• [Problem to solve]
From the first line to the last, write out the records exactly, leaving the pictures behind.

-- Input material follows --

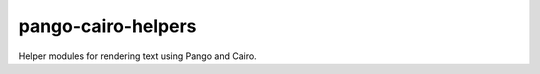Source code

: pango-cairo-helpers
===================

.. image:: https://travis-ci.org/leifgehrmann/pango-cairo-helpers.svg?branch=master
    :target: https://travis-ci.org/leifgehrmann/pango-cairo-helpers

.. image:: https://readthedocs.org/projects/pango-cairo-helpers/badge/?version=latest
    :target: https://pango-cairo-helpers.readthedocs.io/en/latest/?badge=latest
    :alt: Documentation Status

.. image:: https://codecov.io/gh/leifgehrmann/pango-cairo-helpers/branch/master/graph/badge.svg
    :target: https://codecov.io/gh/leifgehrmann/pango-cairo-helpers
    :alt: Code Coverage

Helper modules for rendering text using Pango and Cairo.
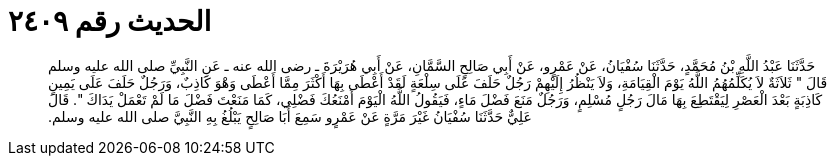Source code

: 
= الحديث رقم ٢٤٠٩

[quote.hadith]
حَدَّثَنَا عَبْدُ اللَّهِ بْنُ مُحَمَّدٍ، حَدَّثَنَا سُفْيَانُ، عَنْ عَمْرٍو، عَنْ أَبِي صَالِحٍ السَّمَّانِ، عَنْ أَبِي هُرَيْرَةَ ـ رضى الله عنه ـ عَنِ النَّبِيِّ صلى الله عليه وسلم قَالَ ‏"‏ ثَلاَثَةٌ لاَ يُكَلِّمُهُمُ اللَّهُ يَوْمَ الْقِيَامَةِ، وَلاَ يَنْظُرُ إِلَيْهِمْ رَجُلٌ حَلَفَ عَلَى سِلْعَةٍ لَقَدْ أَعْطَى بِهَا أَكْثَرَ مِمَّا أَعْطَى وَهْوَ كَاذِبٌ، وَرَجُلٌ حَلَفَ عَلَى يَمِينٍ كَاذِبَةٍ بَعْدَ الْعَصْرِ لِيَقْتَطِعَ بِهَا مَالَ رَجُلٍ مُسْلِمٍ، وَرَجُلٌ مَنَعَ فَضْلَ مَاءٍ، فَيَقُولُ اللَّهُ الْيَوْمَ أَمْنَعُكَ فَضْلِي، كَمَا مَنَعْتَ فَضْلَ مَا لَمْ تَعْمَلْ يَدَاكَ ‏"‏‏.‏ قَالَ عَلِيٌّ حَدَّثَنَا سُفْيَانُ غَيْرَ مَرَّةٍ عَنْ عَمْرٍو سَمِعَ أَبَا صَالِحٍ يَبْلُغُ بِهِ النَّبِيَّ صلى الله عليه وسلم‏.‏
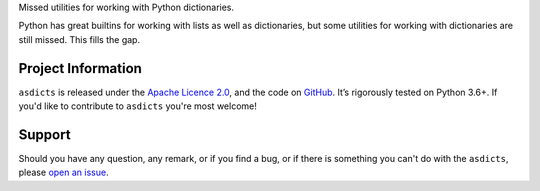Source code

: .. raw:: html

    <h1 align="center"><code>asdicts</code></h1>
    <p align="center">
        <a href="https://github.com/sergeyklay/asdicts/actions?workflow=CI">
            <img src="https://github.com/sergeyklay/asdicts/workflows/CI/badge.svg?branch=master" alt="CI Status" />
        </a>
    </p>

.. teaser-begin



Missed utilities for working with Python dictionaries.

Python has great builtins for working with lists as well as dictionaries, but
some utilities for working with dictionaries are still missed. This fills the
gap.

.. teaser-end

.. -project-information-

Project Information
===================

``asdicts`` is released under the `Apache Licence 2.0 <https://choosealicense.com/licenses/apache-2.0/>`_,
and the code on `GitHub <https://github.com/sergeyklay/asdicts>`_. It’s rigorously
tested on Python 3.6+. If you'd like to contribute to ``asdicts`` you're most welcome!

.. -support-

Support
=======

Should you have any question, any remark, or if you find a bug, or if there is
something you can't do with the ``asdicts``, please
`open an issue <https://github.com/sergeyklay/asdicts/issues>`_.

-- Input material concluded --

• [Response to the task]
Source code

: pango-cairo-helpers
===================

.. image:: https://travis-ci.org/leifgehrmann/pango-cairo-helpers.svg?branch=master
    :target: https://travis-ci.org/leifgehrmann/pango-cairo-helpers

.. image:: https://readthedocs.org/projects/pango-cairo-helpers/badge/?version=latest
    :target: https://pango-cairo-helpers.readthedocs.io/en/latest/?badge=latest
    :alt: Documentation Status

.. image:: https://codecov.io/gh/leifgehrmann/pango-cairo-helpers/branch/master/graph/badge.svg
    :target: https://codecov.io/gh/leifgehrmann/pango-cairo-helpers
    :alt: Code Coverage

Helper modules for rendering text using Pango and Cairo.
Source code

: 
= الحديث رقم ٢٤٠٩

[quote.hadith]
حَدَّثَنَا عَبْدُ اللَّهِ بْنُ مُحَمَّدٍ، حَدَّثَنَا سُفْيَانُ، عَنْ عَمْرٍو، عَنْ أَبِي صَالِحٍ السَّمَّانِ، عَنْ أَبِي هُرَيْرَةَ ـ رضى الله عنه ـ عَنِ النَّبِيِّ صلى الله عليه وسلم قَالَ ‏"‏ ثَلاَثَةٌ لاَ يُكَلِّمُهُمُ اللَّهُ يَوْمَ الْقِيَامَةِ، وَلاَ يَنْظُرُ إِلَيْهِمْ رَجُلٌ حَلَفَ عَلَى سِلْعَةٍ لَقَدْ أَعْطَى بِهَا أَكْثَرَ مِمَّا أَعْطَى وَهْوَ كَاذِبٌ، وَرَجُلٌ حَلَفَ عَلَى يَمِينٍ كَاذِبَةٍ بَعْدَ الْعَصْرِ لِيَقْتَطِعَ بِهَا مَالَ رَجُلٍ مُسْلِمٍ، وَرَجُلٌ مَنَعَ فَضْلَ مَاءٍ، فَيَقُولُ اللَّهُ الْيَوْمَ أَمْنَعُكَ فَضْلِي، كَمَا مَنَعْتَ فَضْلَ مَا لَمْ تَعْمَلْ يَدَاكَ ‏"‏‏.‏ قَالَ عَلِيٌّ حَدَّثَنَا سُفْيَانُ غَيْرَ مَرَّةٍ عَنْ عَمْرٍو سَمِعَ أَبَا صَالِحٍ يَبْلُغُ بِهِ النَّبِيَّ صلى الله عليه وسلم‏.‏
Source code

: .. raw:: html

    <h1 align="center"><code>asdicts</code></h1>
    <p align="center">
        <a href="https://github.com/sergeyklay/asdicts/actions?workflow=CI">
            <img src="https://github.com/sergeyklay/asdicts/workflows/CI/badge.svg?branch=master" alt="CI Status" />
        </a>
    </p>

.. teaser-begin



Missed utilities for working with Python dictionaries.

Python has great builtins for working with lists as well as dictionaries, but
some utilities for working with dictionaries are still missed. This fills the
gap.

.. teaser-end

.. -project-information-

Project Information
===================

``asdicts`` is released under the `Apache Licence 2.0 <https://choosealicense.com/licenses/apache-2.0/>`_,
and the code on `GitHub <https://github.com/sergeyklay/asdicts>`_. It’s rigorously
tested on Python 3.6+. If you'd like to contribute to ``asdicts`` you're most welcome!

.. -support-

Support
=======

Should you have any question, any remark, or if you find a bug, or if there is
something you can't do with the ``asdicts``, please
`open an issue <https://github.com/sergeyklay/asdicts/issues>`_.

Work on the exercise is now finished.